My bottom line, in this debate of recession or no recession, I just don’t see how it’s possible, especially post SVB, that we avoid a recession in response to the interest rate shock therapy we have been treated with. I’ll argue again too that the debate will soon shift to how deep and how long it will be instead.

Here are some comments from it and then I’ll include some specifics:

“Regarding loans to businesses, survey respondents reported, on balance, tighter standards and weaker demand for C&I loans to large and medium market firms as well as small firms over the first quarter. Meanwhile, banks reported tighter standards and weaker demand for all commercial real estate loan categories.”

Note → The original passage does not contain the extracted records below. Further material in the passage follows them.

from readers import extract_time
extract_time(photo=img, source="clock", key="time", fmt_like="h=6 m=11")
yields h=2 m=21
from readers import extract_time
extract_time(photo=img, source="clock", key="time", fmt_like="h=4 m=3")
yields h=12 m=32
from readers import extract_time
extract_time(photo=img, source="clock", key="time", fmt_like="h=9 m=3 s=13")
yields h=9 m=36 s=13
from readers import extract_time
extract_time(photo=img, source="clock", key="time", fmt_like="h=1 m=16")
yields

% of respondents with tighter standards to medium and large businesses: 46% vs 44.8% in January. For reference and I won’t include Covid, it peaked at 59.6% in early 2000’s recession and at 83.6% in October ’08 right after the Lehman downfall.

% of respondents with tighter standards to small businesses: 46.7% vs 43.8% in January. It peaked at 45.5% in early 2000’s recession and at 74.5% in October 2008.

% of respondents reporting stronger demand for loans from medium and large co’s: -55.6% vs -31.3%. It bottomed at -70.2 in October 2001 and -60.4 in January 2009.

THAT’S A COLLAPSE!
Loans To Medium & Large Companies Crashes!

% of respondents reporting stronger demand for loans from small co’s: -53.3% vs -42.2%. it bottomed at -50% in October 2001 and -63.5% in April 2009.

2ND MAJOR COLLAPSE!
Loans To Small Companies Also Crashes!

Lending Standards Tightening At All Banks
On Commercial Real Estate:

“Over the first quarter, major net shares of banks reported tightening standards for all types of CRE loans. Such tightening was more widely reported by mid-sized banks than by either the largest or other banks. Meanwhile, major net shares of banks reported weaker demand for loans secured by nonfarm nonresidential properties, construction and land development loans, and loans secured by multifamily properties.”

“For loans to households, banks reported that lending standards tightened across all categories of residential real estate (RRE) loans other than GSE eligible and government residential mortgages, which remained basically unchanged. Meanwhile, demand weakened for all RRE loan categories. In addition, banks reported tighter standards and weaker demand for home equity lines of credit (HELOCs). Standards tightened for all consumer loan categories; demand weakened for auto and other consumer loans, while it remained basically unchanged for credit cards.”